Dalam proses lelang, ULP pun berpedoman pada HPS dengan nilai Rp399.805.206.746 yang belum ditetapkan Pejabat Pembuat Komitmen (PPK). Pasalnya Bambang Udoyo baru ditunjuk dan ditetapkan sebagai PPK berdasarkan Surat Keputusan Kepala Bakamla RI Nomor: Kep-098/Kepala/Bakamla/VIII/ 2016 tertanggal 22 Agustus 2016. Bambang selaku PPK baru menandatangani dokumen spesifikasi teknis dan HPS (tanpa tanggal) pada September 2016 atau setelah proses lelang pengadaan sudah berjalan.
Selanjutnya ULP menetapkan PT CMI Teknologi sebagai sebagai calon pemenang dengan harga penawaran sebesar Rp397.006.929.000. Penetapan ini sesuai Berita Acara Hasil Pelelangan (BAHP) tertanggal tanggal 15 September 2016 yang ditangani Leni, Juli, dan Evrida tanpa melibatkan anggota tim ULP lainnya yang semua berjumlah sembilan orang.
Belakangan pada Oktober 2016, Kementerian Keuangan menyetujui anggaran untuk pengadaan BCSS yang terintegrasi dengan BIIS di Bakamla hanya sebesar
Rp170.579.594.000 sebagaimana tertuang dalam DIPA Revisi APBN-P TA 2016. Leni, Juli, dan Bambang lantas bertemu dengan pihak PT CMI Teknologi guna membahas pengurangan anggaran tersebut. Para pihak menyepakati penyesuaian nilai pengadaan menjadi sebesar Rp170.579.594.000.

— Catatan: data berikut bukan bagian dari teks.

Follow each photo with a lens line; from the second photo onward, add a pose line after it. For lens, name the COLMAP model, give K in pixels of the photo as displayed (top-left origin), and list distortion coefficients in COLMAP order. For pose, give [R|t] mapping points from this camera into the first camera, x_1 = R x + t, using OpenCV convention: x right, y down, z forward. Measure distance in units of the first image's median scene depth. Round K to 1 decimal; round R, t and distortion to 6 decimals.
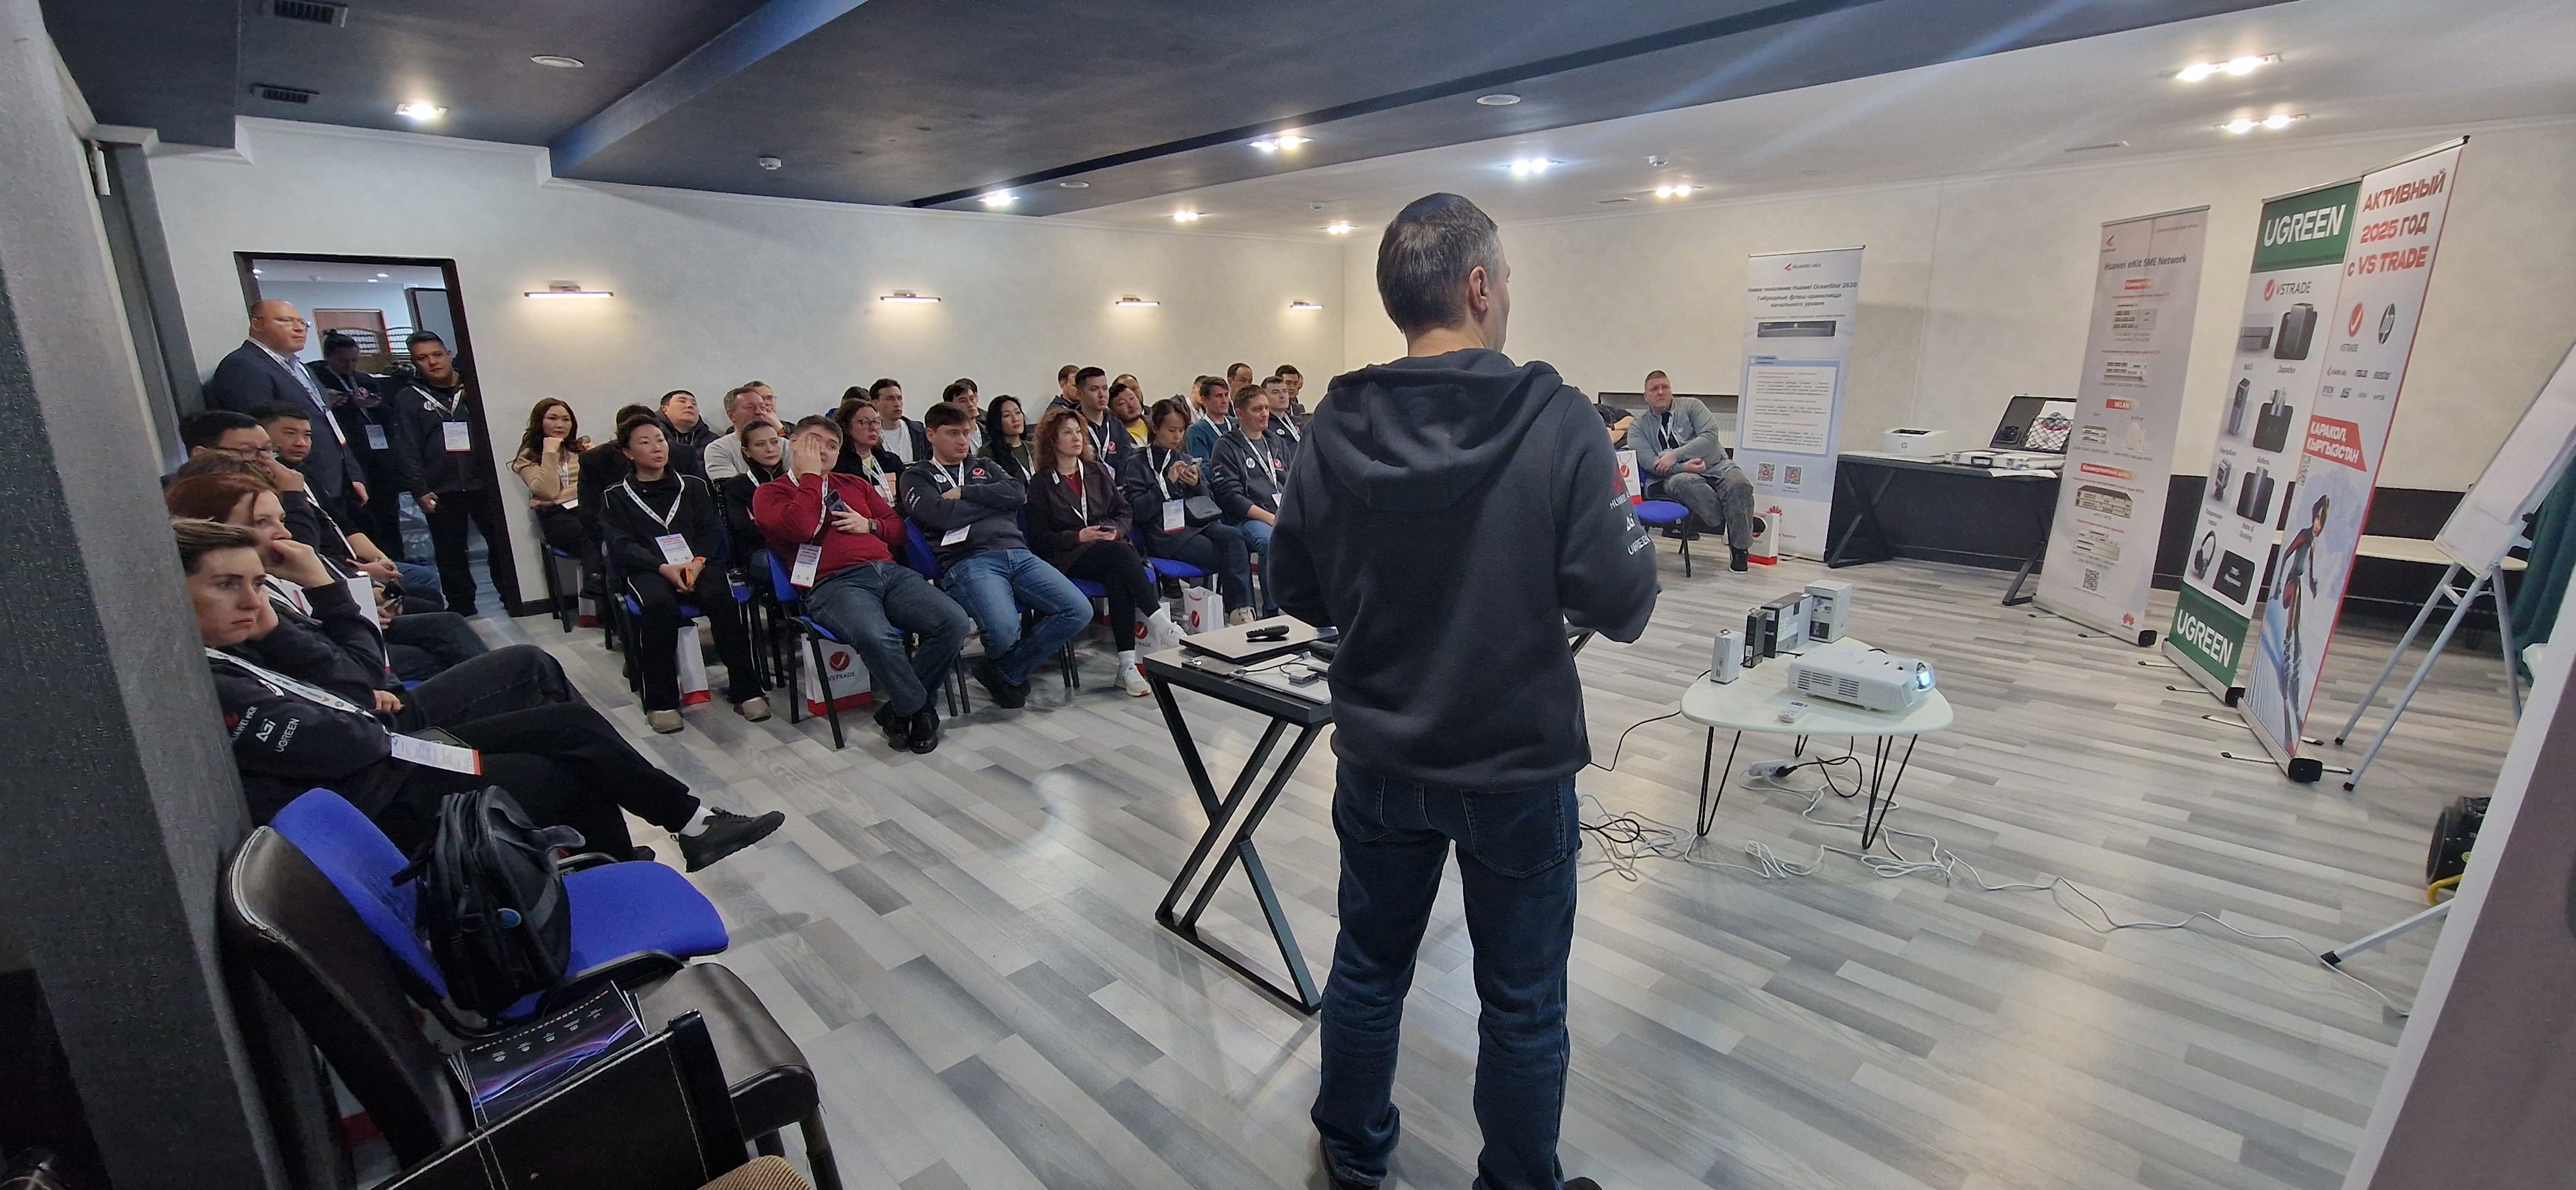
lens RADIAL K [[1070.1, 0, 1299.9], [0, 1070.1, 615.0], [0, 0, 1]] dist [0.002401, -0.000695]
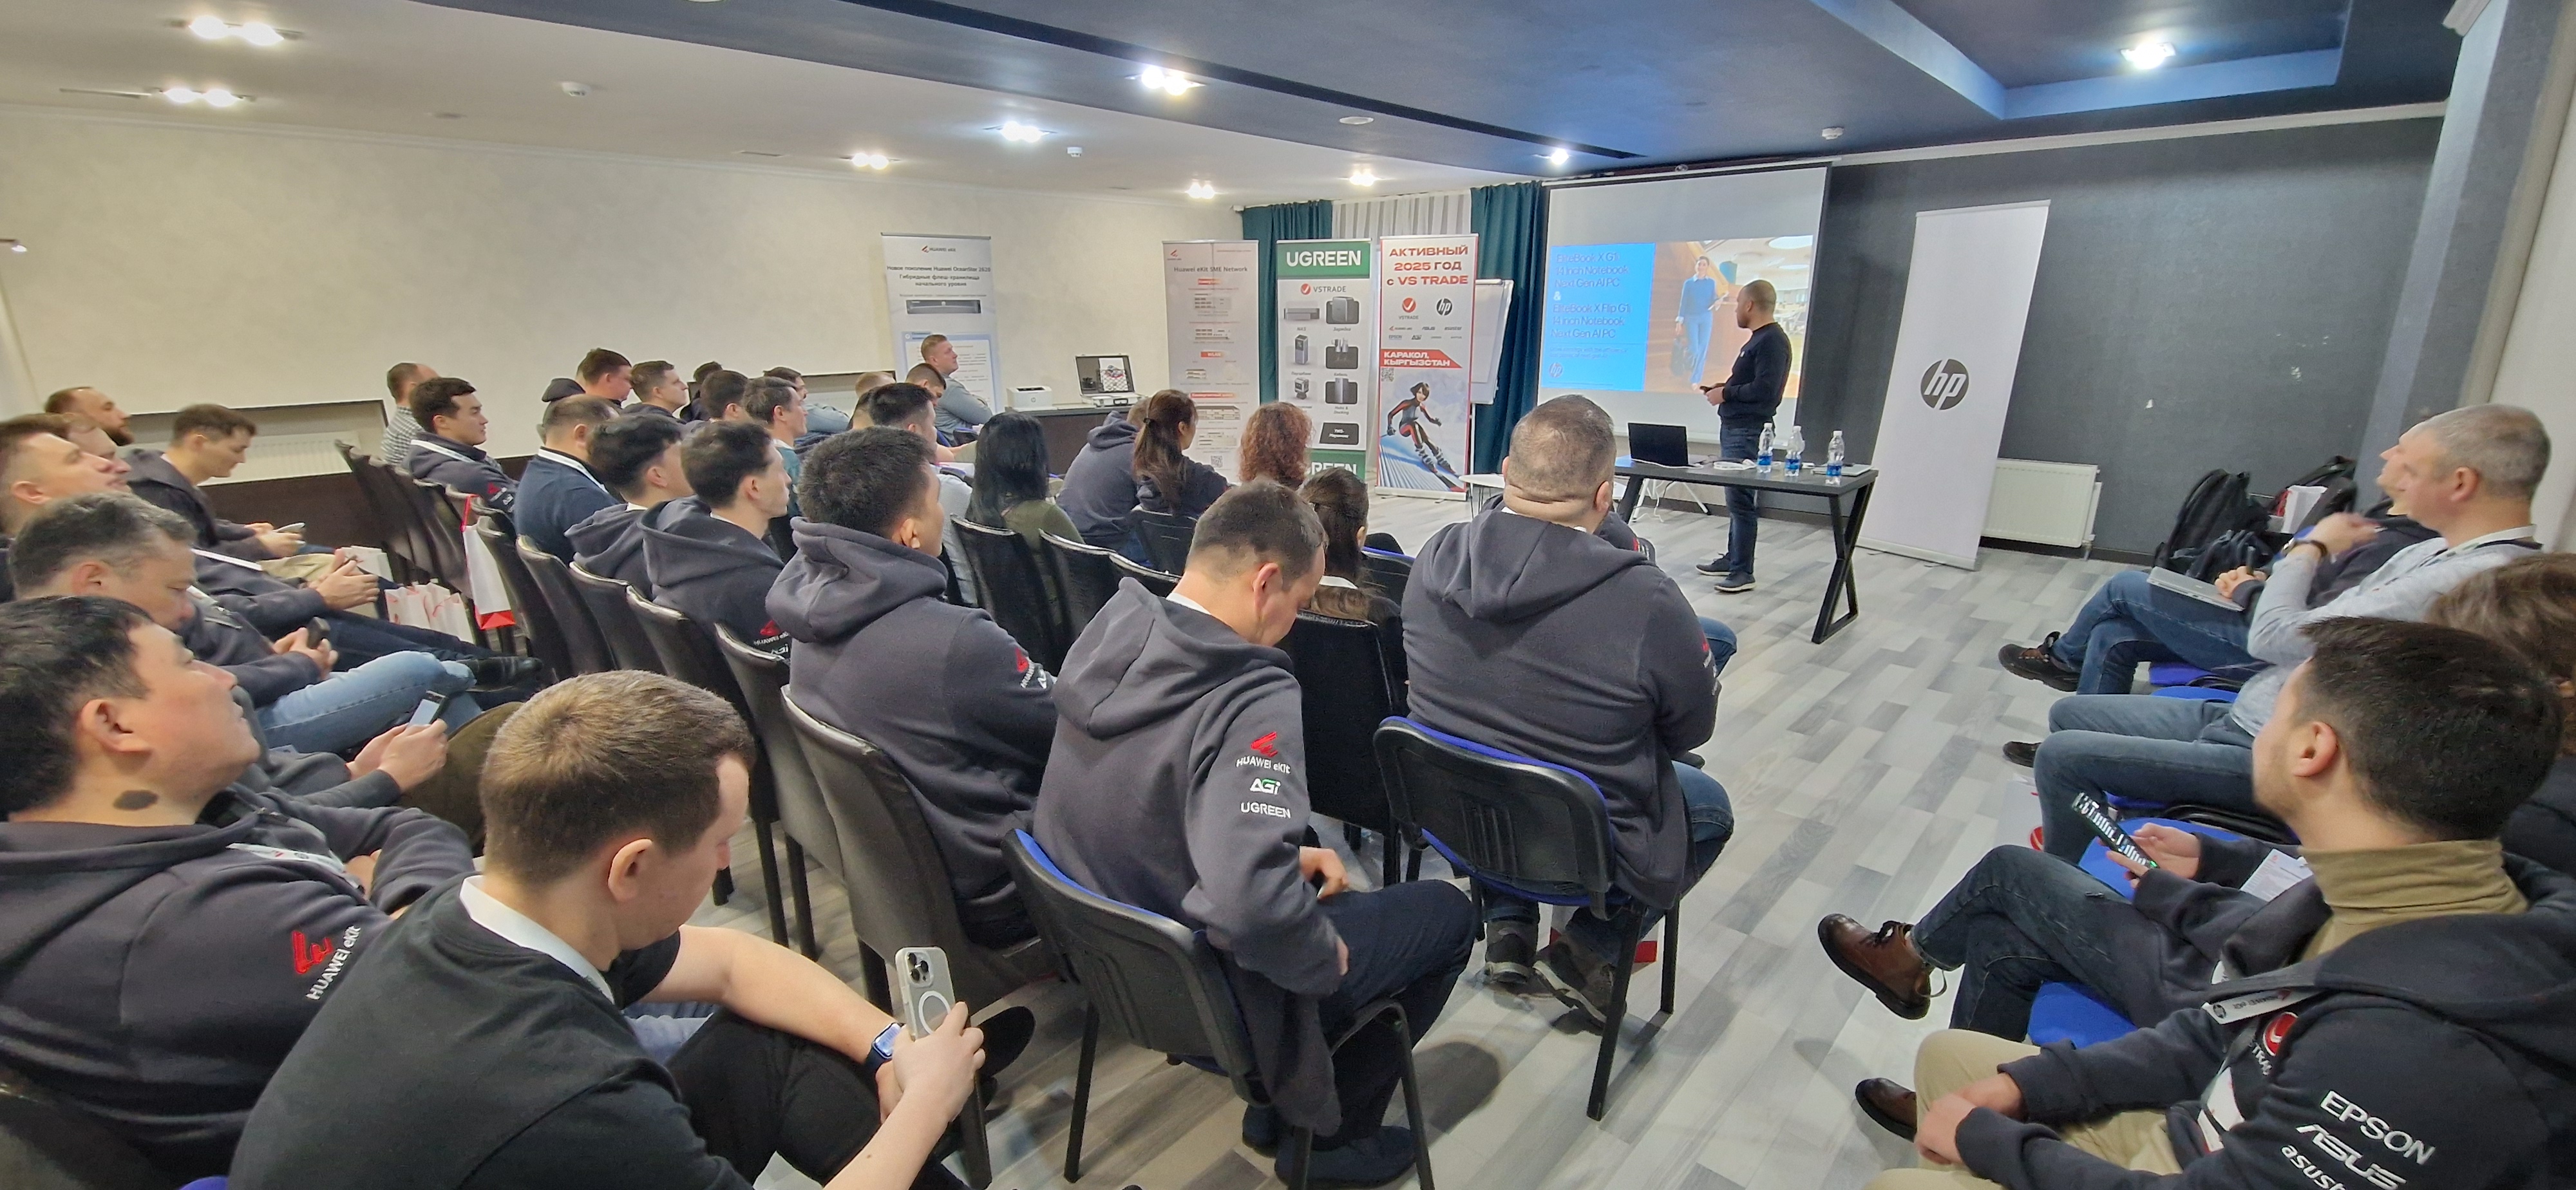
lens RADIAL K [[1070.1, 0, 1288.7], [0, 1070.1, 615.2], [0, 0, 1]] dist [0.002401, -0.000695]
pose [[-0.077666, -0.265339, 0.961022, -1.045583], [0.255117, 0.926551, 0.276439, -0.277097], [-0.963786, 0.266643, -0.004269, 1.106047]]
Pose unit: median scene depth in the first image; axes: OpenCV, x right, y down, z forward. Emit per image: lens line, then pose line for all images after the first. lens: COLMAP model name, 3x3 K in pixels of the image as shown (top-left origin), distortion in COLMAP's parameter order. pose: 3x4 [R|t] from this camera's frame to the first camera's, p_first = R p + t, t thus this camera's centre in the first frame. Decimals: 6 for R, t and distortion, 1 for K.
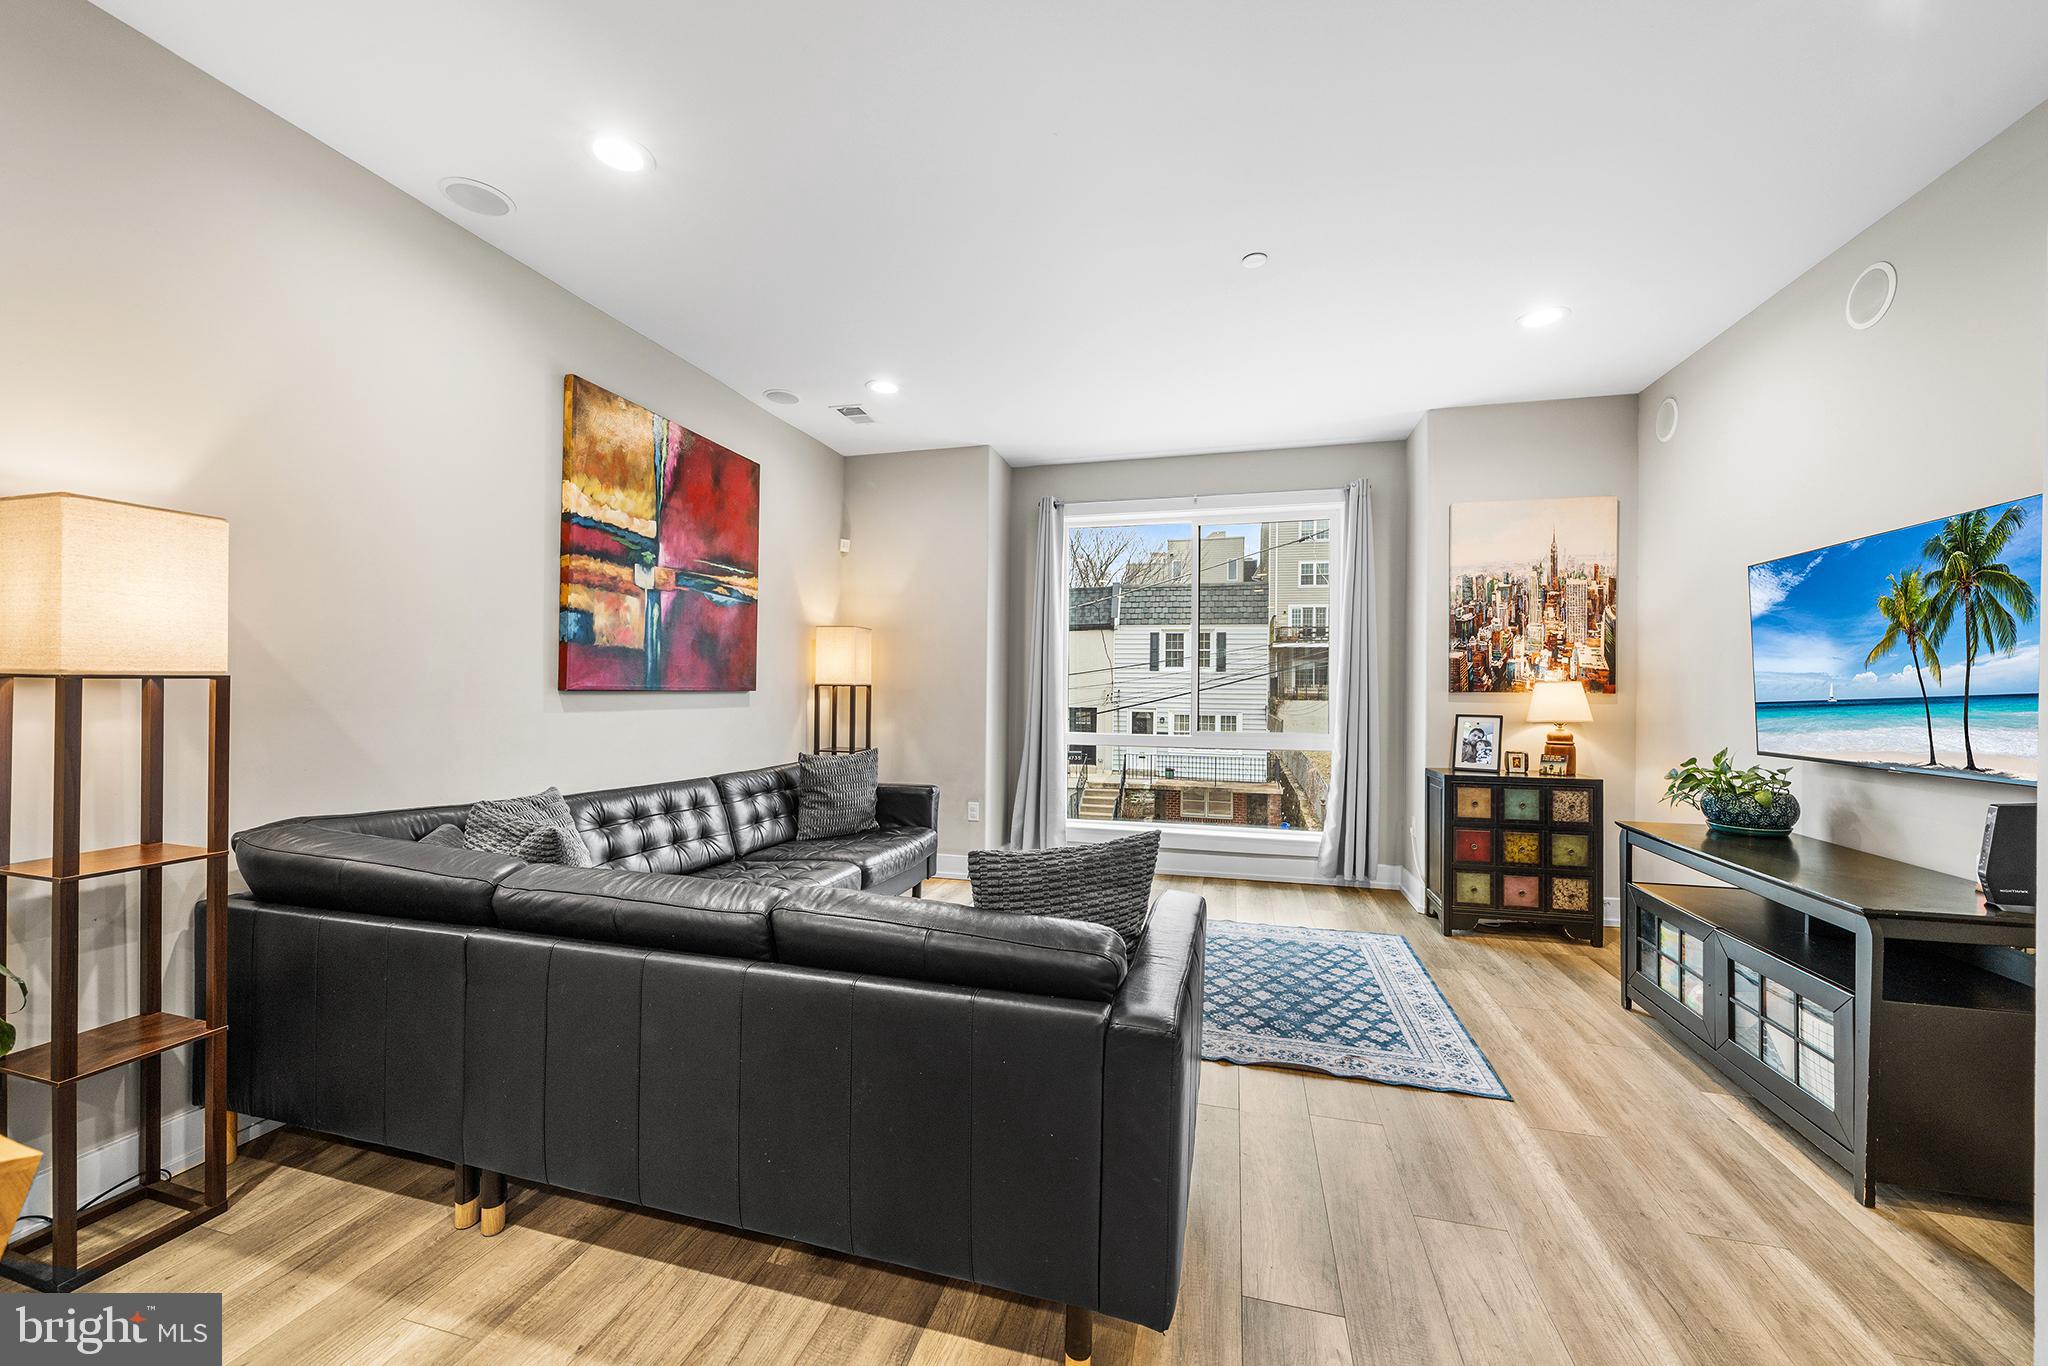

Akhirnya pada 18 Oktober 2016, Rahardjo Pratjihno selaku Direktur Utama PT CMI Teknologi bersama dengan Bambang Udoyo selaku PPK Bakamla menandatangani surat perjanjian (kontrak) pengadaan BCCS yang terintegrasi dengan BIIS Nomor: D.13.01/PPK/P2IHK3L/BAKAMLA/X/2016 dengan nilai pekerjaan (kontrak) sebesar
Rp170.579.594.000. Kontrak yang ditandatangani itu menggunakan bentuk kontrak lumpsum berpedoman pada dokumen pengadaan Nomor: D.13.01/P2IHK3L/PJULP-P2K2L/BAKAMLA/VIII/2016 yang disusun Juli dan ditetapkan Leni selaku Ketua ULP. Tapi, dalam kontrak maupun dokumen pengadaan tidak dijelaskan kualitas hasil keluaran (output based) yang dikehendaki Bakamla selaku user, melainkan hanya berupa rincian item barang sebagaimana bentuk kontrak harga satuan.
Atas perbukitan, Rahardjo Pratjihno didakwa dengan Pasal 2 ayat (1) jo Pasal 18 atau Pasal 3 jo Pasal 18 Undang-Undang (UU) Nomor 31 Tahun 1999 sebagaimana telah diubah dengan UU Nomor 20 Tahun 2001 tentang Pemberantasan Tindak Pidana Korupsi (Tipikor) jo Pasal 55 ayat (1) ke-(1) KUHPidana.